Sunday, May 3, 2015

versions of infinity



















In the Bosco di San Francesco, at Assisi, there is a work by Michelangelo Pistoletto, named Terzo Paradiso, a grove of olive trees set out in a variation on the sign for infinity. Visitors are invited to participate in the work by walking on the path through the grove, thereby duplicating or tracing the expanded infinity sign.

Different as it is in form and intention, this work by Pistoletto offers an alternative notion of infinity to the one pursued for so long by Roman Opalka. Pistoletto’s infinity is available by means of its sign, and may be realised, however briefly, in following its course. For him, infinity is not an aspiration but a space of possibility. The visitor who walks attentively along the path may enter a different condition. Pistoletto’s olive grove is a device for accessing a paradisal renewal of creative possibility.

In contrast, Opalka’s numbers move towards an infinity that never arrives, a purely numerical, and therefore impossible, infinity. In his long working life, he never got any nearer to the infinite than in making his first canvas. Of course, this is something of which Opalka was perfectly aware. His life’s work may be seen as one long momento mori, within which the distance between achievement and mortality could be kept constantly in view. The numbers 1 and 5607249 are the most poignant in his work.

Where is the place of the viewer in this enterprise ? We can watch Opalka’s steadfastness, hopefully with sympathy. We can understand, from the start, the heroic nature of the work, with its built-in certainty of failure. For us too, it can function as a reminder of mortality, a great chastening example. But we remain onlookers at a remarkable endeavour.

This sense of spectatorship is confirmed by the aesthetic qualities of the Detail paintings, the beautiful flow of marks across the canvas, perhaps a legacy of abstract expressionism, or tachism, or lettrism, in what is essentially a conceptual art. The distance here is not that between infinity and mortality but between the skilled artist and the unskilled viewer. Or one might perceive a distance between the rigour of the concept and an inherited mode of  execution.

The generosity of Terzo Paradiso is that Pistoletto encourages us to participate in the work more directly. We become co-creators. Along the course of the path among the olives, we walk in paradise.
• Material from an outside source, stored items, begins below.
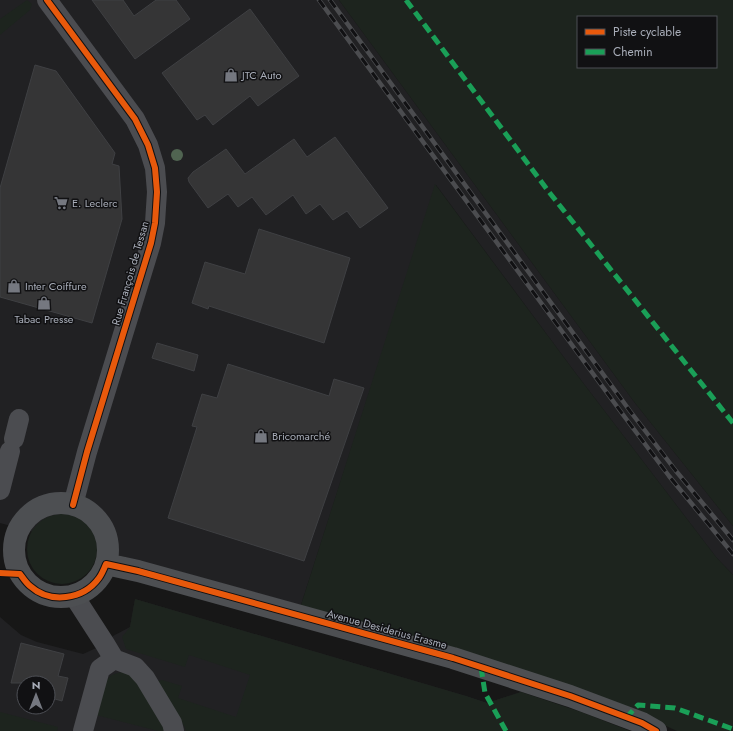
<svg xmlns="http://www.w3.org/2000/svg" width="733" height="731" viewBox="0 0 733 731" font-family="Jost,sans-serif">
<rect width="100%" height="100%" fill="#171717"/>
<!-- built -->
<path fill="#212123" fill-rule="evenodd" d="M 0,0 L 339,0 L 635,403 L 733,526 L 733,575 L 716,557 L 574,371 L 436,185 L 301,605 L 0,523 Z
M 135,599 L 466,696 L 487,703 L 521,692 L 476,731 L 0,731 L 0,617 L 21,635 L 37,642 L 83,654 L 105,644 L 113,636 L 130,627 ZM 24,683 L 48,683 L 48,707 L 24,707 Z"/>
<!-- green -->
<path fill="#1d241e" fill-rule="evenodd" d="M 27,0 L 32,4 L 30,10 L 0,35 L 0,19 Z
M 339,0 L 733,0 L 733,526 L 635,403 ZM 578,17 L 716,17 L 716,67 L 578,67 Z
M 435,184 L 574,371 L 716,557 L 733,575 L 733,731 L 677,731 L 622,706 L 301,605 Z
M27 549a35 35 0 1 1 70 0a35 35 0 1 1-70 0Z
M 135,599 L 466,696 L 487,703 L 521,692 L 584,713 L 630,731 L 186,731 L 184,726 L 166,699 L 158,681 L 162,680 L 182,686 L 178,698 L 236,717 L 250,675 L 189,655 L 185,667 L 126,649 L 122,637 L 130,627 Z
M 127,672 L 134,675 L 170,731 L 158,731 L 96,715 C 99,706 102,688 107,680 C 111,673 120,672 127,672 Z
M 0,712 L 58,727 L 57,731 L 0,731 Z"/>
<!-- building -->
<path fill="#353536" stroke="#3f4043" d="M 92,0 L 123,0 L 134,16 L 156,0 L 176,0 L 190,19 L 135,59 Z
M 250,9 L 299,76 L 258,106 L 250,96 L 213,125 L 205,115 L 197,120 L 162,73 Z
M 35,65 L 56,71 L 115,153 L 112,164 L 119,166 L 122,219 L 92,323 L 0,297 L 0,188 Z
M 335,137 L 388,208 L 360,228 L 347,211 L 333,220 L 320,204 L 306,214 L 293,195 L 266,215 L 252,197 L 238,207 L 228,194 L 208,208 L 189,182 L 188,178 L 193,172 L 226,149 L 245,174 L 294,139 L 307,157 Z
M 259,229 L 350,258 L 324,343 L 209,306 L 208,309 L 192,303 L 205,262 L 245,274 Z
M 157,343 L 198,355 L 194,371 L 152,358 Z
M 228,364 L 329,396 L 334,379 L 364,388 L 304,561 L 168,518 L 197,427 L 192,426 L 202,394 L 217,398 Z
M 21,643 L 64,654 L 58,676 L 68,678 L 62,701 L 48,697 L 48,683 L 11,683 Z"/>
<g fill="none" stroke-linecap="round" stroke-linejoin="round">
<!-- minor -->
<path stroke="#4b4c50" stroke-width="20" d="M 47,0 L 135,119 L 148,145 L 155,168 L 157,192 L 155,223 L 151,243 L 87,452 L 73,505
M 14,439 L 19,419
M 0,490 L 10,451
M 74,596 L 105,644 L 114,659 L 100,669 L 83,731
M 114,659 L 135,667 L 145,678 L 172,723 L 174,731"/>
<!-- major -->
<path stroke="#4d4f52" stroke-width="22" d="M14 550a47 47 0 1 1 94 0a47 47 0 1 1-94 0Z
M 106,564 L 138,571 L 453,658 L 570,696 L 642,723 L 656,731"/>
<!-- rail casing -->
<g stroke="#4b4c4f" stroke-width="4.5">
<path id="rail" d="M 319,0 L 624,416 L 669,476 L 733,554
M 330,0 L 630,411 L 676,471 L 733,540"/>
</g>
<!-- rail -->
<use href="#rail" stroke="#111113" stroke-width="3" stroke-dasharray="9" stroke-linecap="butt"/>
<!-- quiet -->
<path stroke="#1a9f57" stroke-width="5" stroke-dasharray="10 5" stroke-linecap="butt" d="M 406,0 L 549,192 L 733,423
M 481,667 L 485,693 L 506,731
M 626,718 L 638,705 L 675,708 L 733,729"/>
<!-- cycleway casing -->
<g stroke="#111113" stroke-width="8">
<path id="cycleway" d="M 47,0 L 135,119 L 148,145 L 155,168 L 157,192 L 155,223 L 151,243 L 87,452 L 73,505
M 0,573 L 20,574 C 23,578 26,583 30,586 C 50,604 83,600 99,578 C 102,574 104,569 106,564 L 138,571 L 453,658 L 570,696 L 642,723 L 656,731"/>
</g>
<!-- cycleway -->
<use href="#cycleway" stroke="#e8590c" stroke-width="6"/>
</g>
<!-- trees -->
<circle fill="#506451" cx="177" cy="155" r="6"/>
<!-- icons -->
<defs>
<g id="shop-bare" transform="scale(1.08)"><path d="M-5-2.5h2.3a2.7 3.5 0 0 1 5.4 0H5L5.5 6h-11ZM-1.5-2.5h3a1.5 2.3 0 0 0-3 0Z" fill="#757880" stroke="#111113" stroke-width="2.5" paint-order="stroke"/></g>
<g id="supermarket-bare" transform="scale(1.08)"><path d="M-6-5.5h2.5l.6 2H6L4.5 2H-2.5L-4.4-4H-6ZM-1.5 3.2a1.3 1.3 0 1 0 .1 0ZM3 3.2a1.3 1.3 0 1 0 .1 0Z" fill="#757880" stroke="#111113" stroke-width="2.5" paint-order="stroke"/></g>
</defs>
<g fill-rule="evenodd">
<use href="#shop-bare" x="231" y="75"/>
<use href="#supermarket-bare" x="61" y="203"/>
<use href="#shop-bare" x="14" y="286"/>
<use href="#shop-bare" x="44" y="303"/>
<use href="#shop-bare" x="261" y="436"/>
</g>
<g text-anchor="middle" stroke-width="3" stroke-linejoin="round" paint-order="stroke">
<!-- poi labels -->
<g font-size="11" fill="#a8adb8" stroke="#111113" text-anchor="start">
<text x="242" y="79">JTC Auto</text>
<text x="72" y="207">E. Leclerc</text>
<text x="25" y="290">Inter Coiffure</text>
<text x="44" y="323" text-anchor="middle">Tabac Presse</text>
<text x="272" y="440">Bricomarché</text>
</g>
<!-- street labels -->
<g font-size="11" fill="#a8adb8" stroke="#111113">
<text transform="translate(130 273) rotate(-74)" y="4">Rue François de Tessan</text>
<text transform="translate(387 629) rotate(15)" y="4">Avenue Desiderius Erasme</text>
</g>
</g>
<!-- legend -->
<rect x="577" y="16" width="140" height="52" fill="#111113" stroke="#4d4f55"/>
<rect x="585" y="29" width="20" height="6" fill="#e8590c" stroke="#4d4f55"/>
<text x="613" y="36" font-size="12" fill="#a8adb8">Piste cyclable</text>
<rect x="585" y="49" width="20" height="6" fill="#1a9f57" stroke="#4d4f55"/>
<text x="613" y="56" font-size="12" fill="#a8adb8">Chemin</text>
<!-- north arrow -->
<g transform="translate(36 695)"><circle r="19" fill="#111113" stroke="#4d4f55"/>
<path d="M0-3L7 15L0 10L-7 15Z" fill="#757880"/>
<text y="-6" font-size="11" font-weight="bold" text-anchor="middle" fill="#a8adb8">N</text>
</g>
</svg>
To the two connected circles of infinity, Pistoletto has added a third circle, the three standing for nature, for culture, and for a sustainable balance between them. This to-be-achieved balance is the third paradise. Perhaps for Pistoletto infinity itself needs augmentation, by meaning and participation.  

Opalka’s course is one of acceptance – acceptance of the task at hand, acceptance of mortality. Freedom, or any possible happiness, is to be found within the condition of things, in faithfulness to the task and in denial of any possible freedom outside of the task or outside of mortality and the given. To activate Terzo Paradiso, you follow the olive path round an expanded infinity, and then you step away from it, into your own freedom.